## WORK INSTRUCTIONS
1. In the passage on circuit representations, what does the layout layer consist of?
2. Summarize the passage on circuit representations in two sentences.
3. Pick up the passage on circuit representations after its last sentence and continue it.

## DOCUMENT PASSAGE
I think this is a key point. One could imagine three layers:

(1) NETLIST: a list of text-only descriptions, like "R1 1 0 1k", or even a sentence description "connect a 1k resistor between node 1 and node 0"

(2) SCHEMATIC: a 2D drawing with canonical symbols, straight lines for wires, and labels/notes

(3) LAYOUT: a 3D (or multi-layer 2D) physical representation for PCB, or in this case breadboarding

All three layers are useful. (Obviously you need layout to make a PCB, and you need a netlist for simulation.)

But for most humans, where we have 2D visual representations baked in, if you're trying to understand or communicate what's going on:

- It's really really hard to keep track of a bunch of text sentences like a netlist and node numbers/names for all but the simplest circuits -- maybe 3-5 elements?

- It's really really hard to follow a 3D layout of PCB tracks that leads to pads, and then having to remember pin orders etc.

[Text data extracted from the page]
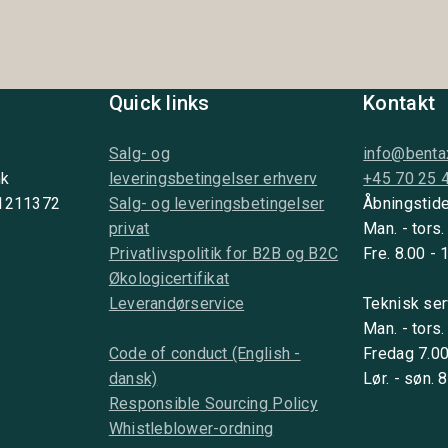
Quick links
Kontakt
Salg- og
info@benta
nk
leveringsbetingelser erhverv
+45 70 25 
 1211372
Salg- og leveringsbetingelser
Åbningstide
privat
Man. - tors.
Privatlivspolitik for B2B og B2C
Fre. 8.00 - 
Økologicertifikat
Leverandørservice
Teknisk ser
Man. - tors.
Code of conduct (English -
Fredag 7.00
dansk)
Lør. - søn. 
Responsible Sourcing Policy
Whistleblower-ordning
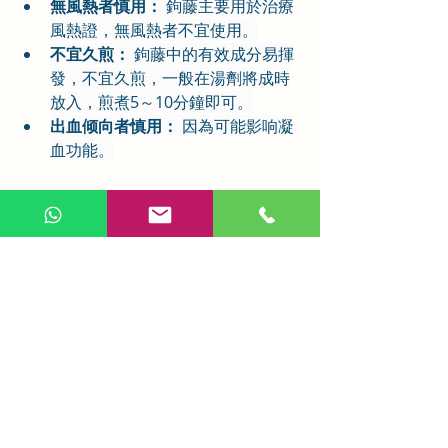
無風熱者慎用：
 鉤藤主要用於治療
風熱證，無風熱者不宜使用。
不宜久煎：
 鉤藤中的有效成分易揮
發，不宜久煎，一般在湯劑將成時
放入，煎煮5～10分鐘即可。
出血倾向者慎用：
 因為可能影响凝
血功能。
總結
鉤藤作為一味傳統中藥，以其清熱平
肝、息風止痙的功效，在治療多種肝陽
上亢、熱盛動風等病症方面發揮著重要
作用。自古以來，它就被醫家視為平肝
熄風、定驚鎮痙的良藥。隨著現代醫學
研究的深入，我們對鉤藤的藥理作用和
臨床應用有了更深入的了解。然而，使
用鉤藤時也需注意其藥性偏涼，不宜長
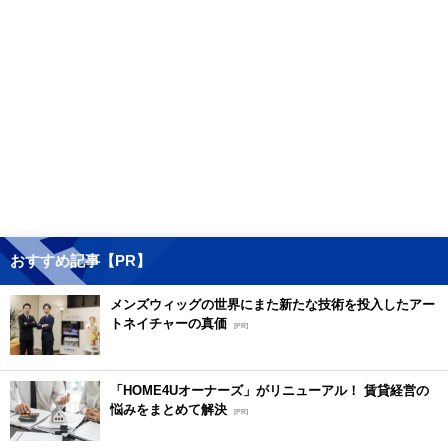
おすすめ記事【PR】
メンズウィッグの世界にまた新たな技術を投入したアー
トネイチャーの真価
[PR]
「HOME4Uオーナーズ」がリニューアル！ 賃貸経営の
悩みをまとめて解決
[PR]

--

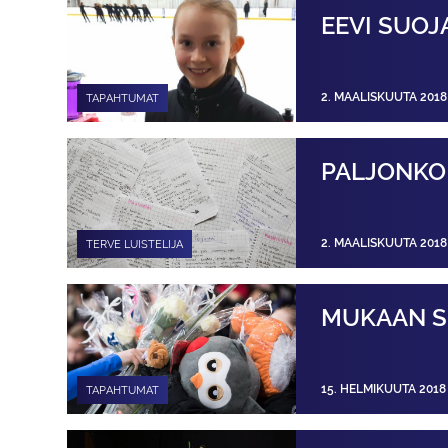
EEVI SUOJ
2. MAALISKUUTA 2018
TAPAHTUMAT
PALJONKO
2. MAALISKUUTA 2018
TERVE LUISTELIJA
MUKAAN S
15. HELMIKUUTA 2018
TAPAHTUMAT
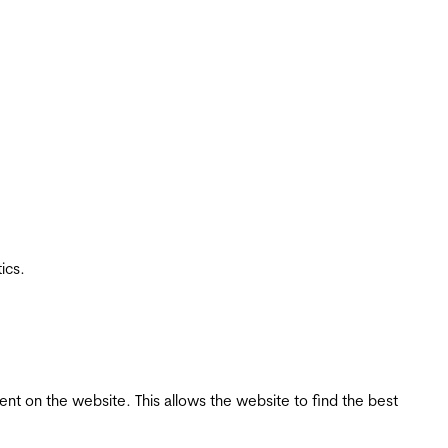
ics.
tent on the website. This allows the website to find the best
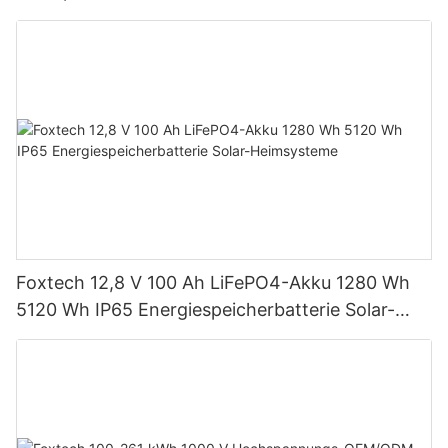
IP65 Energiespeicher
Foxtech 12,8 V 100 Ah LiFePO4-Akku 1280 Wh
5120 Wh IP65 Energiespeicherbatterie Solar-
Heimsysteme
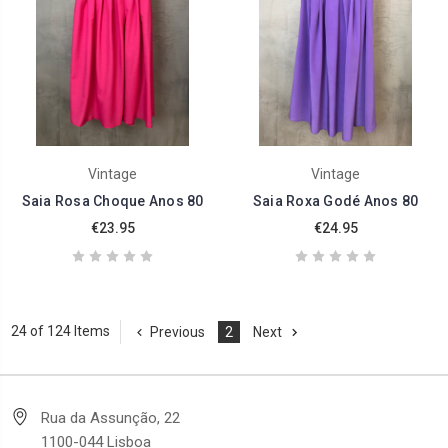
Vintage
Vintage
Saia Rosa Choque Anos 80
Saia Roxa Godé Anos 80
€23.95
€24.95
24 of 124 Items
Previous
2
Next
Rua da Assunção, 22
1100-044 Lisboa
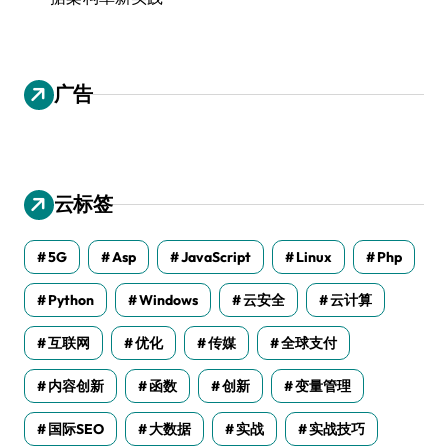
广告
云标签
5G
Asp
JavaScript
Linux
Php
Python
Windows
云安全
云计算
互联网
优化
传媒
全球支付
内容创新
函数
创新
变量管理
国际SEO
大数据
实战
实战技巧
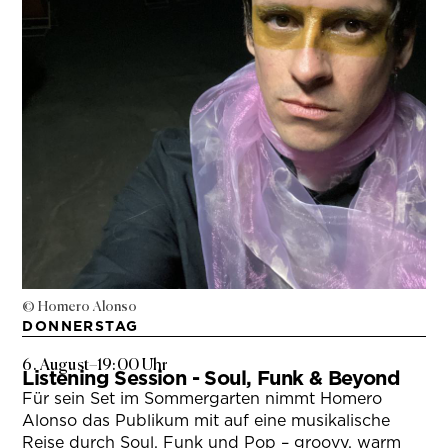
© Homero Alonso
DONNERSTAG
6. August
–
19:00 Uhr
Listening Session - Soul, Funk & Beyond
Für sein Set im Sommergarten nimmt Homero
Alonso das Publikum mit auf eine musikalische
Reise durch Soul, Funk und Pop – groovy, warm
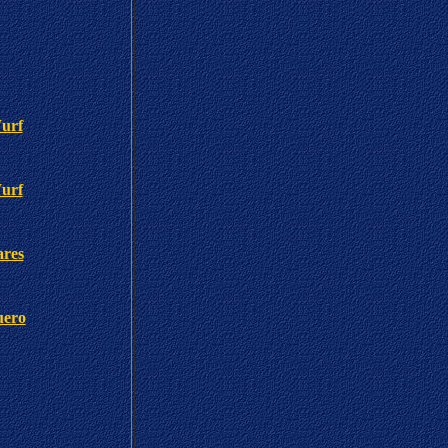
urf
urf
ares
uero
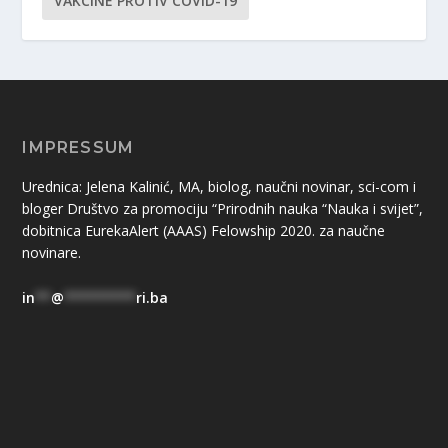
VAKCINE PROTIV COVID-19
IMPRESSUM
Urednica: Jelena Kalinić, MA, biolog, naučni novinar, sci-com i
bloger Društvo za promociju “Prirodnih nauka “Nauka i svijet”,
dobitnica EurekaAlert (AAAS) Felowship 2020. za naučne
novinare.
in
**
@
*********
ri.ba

...

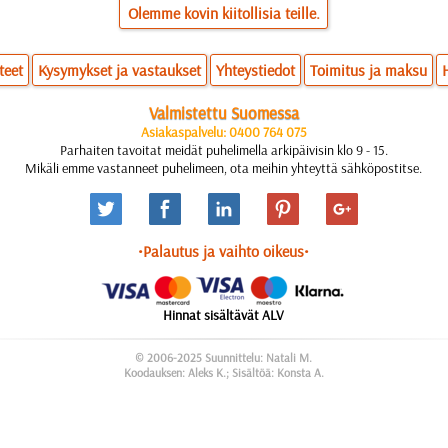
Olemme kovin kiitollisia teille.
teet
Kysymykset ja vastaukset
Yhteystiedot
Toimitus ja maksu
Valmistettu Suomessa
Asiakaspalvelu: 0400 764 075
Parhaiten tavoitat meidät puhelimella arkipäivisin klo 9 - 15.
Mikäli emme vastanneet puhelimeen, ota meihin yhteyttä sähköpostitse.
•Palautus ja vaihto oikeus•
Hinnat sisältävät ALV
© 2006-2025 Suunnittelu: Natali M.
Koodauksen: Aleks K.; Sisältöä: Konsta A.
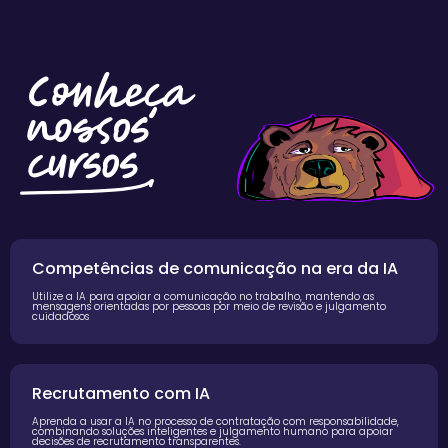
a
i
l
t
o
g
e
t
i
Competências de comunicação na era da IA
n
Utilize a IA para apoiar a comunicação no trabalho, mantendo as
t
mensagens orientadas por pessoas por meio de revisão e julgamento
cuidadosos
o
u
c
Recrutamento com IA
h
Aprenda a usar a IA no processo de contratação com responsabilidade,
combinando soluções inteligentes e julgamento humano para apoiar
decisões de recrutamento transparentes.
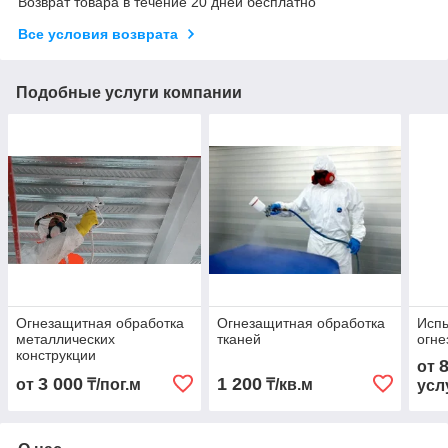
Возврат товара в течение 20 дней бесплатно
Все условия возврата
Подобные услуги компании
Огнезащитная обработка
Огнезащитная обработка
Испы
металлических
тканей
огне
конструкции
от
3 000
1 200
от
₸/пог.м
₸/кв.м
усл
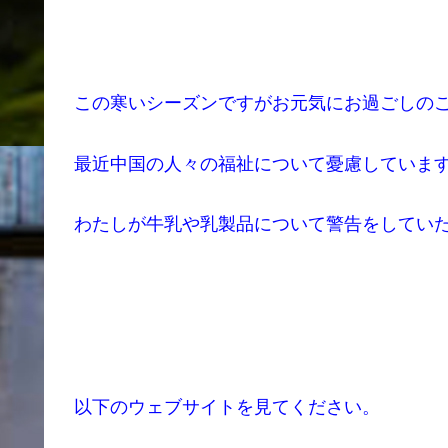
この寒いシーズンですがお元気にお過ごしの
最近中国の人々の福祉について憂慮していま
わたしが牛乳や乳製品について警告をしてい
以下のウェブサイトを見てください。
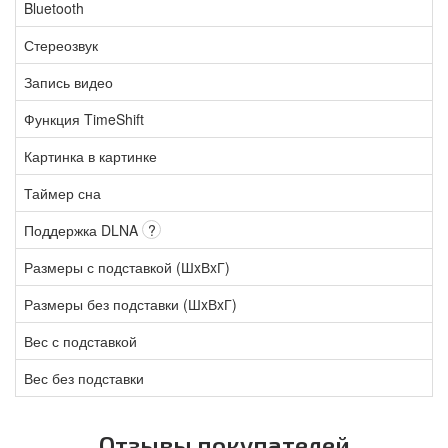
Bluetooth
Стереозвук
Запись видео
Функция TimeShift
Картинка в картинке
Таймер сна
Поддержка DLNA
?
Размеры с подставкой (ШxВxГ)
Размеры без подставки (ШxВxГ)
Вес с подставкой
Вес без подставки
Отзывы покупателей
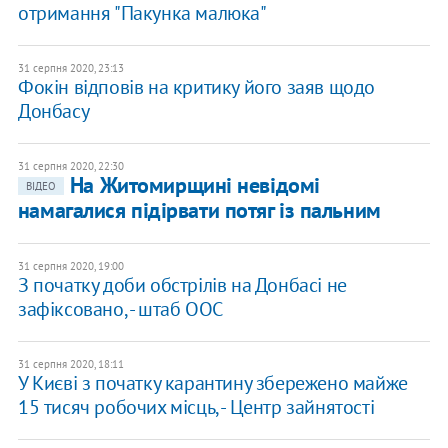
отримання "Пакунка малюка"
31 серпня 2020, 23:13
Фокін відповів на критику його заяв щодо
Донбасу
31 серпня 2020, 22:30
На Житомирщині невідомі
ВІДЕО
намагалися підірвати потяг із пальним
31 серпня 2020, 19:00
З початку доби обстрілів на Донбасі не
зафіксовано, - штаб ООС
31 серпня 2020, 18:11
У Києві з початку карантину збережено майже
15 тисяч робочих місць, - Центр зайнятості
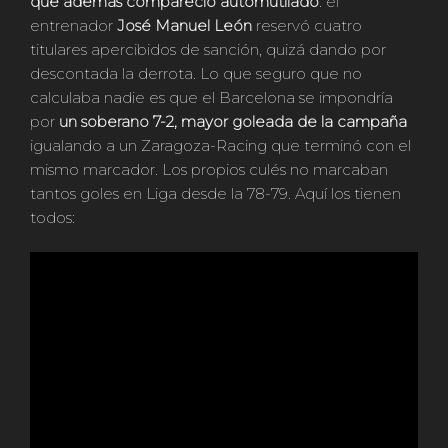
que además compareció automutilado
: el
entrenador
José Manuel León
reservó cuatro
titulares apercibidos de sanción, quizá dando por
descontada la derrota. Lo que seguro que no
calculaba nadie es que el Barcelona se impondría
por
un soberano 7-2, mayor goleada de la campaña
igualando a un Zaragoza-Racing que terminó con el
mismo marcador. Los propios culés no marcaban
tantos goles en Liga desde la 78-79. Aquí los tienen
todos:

## YOUR WRITTEN ANSWERS
1. A 3D (or multi-layer 2D) physical representation for PCB, or in this case breadboarding.

2. A circuit can be described in three layers: a text-only netlist, a 2D schematic drawn with canonical symbols and straight wires, and a 3D or multi-layer physical layout for a PCB or breadboard. All three are useful, but for understanding or communicating a circuit, most people find it very hard to track a netlist's sentences and node names beyond a few elements, or to follow a 3D layout of PCB tracks and pin orders.

3.
- It's easiest to follow a schematic diagram. It's browsable. It contains "idioms", as you say, about signal flow, logical block groupings, etc.: purpose and intent and functionality, in a way that netlists and physical layouts don't.

FYI, for medium-large digital circuits, I don't think this is true: probably just reading VHDL/Verilog, like reading source code, makes more sense. This is closer to the "netlist" level. I think that's because you'd name modules and inputs/outputs in a way similar to how you'd name functions and arguments in software, which doesn't really apply to "Resistor" or "Capacitor" as primitives.

But for a pretty big practical range of mixed-mode and analog things, I'd argue that schematics really are the easiest level for our brains.

(Disclosure: I'm one of the founders of CircuitLab https://www.circuitlab.com/ (YC W13) where we've been building an online circuit simulator & schematic editor for a long time. Although I'm mostly on the simulation engine / netlist side. My cofounder and other teammates have done most of the schematic GUI work.)

IMHO solderless breadboards still have their place for prototyping some slow circuits, ballpark maybe < 1 MHz signals, if you're aware of the extra capacitance and limitations. :)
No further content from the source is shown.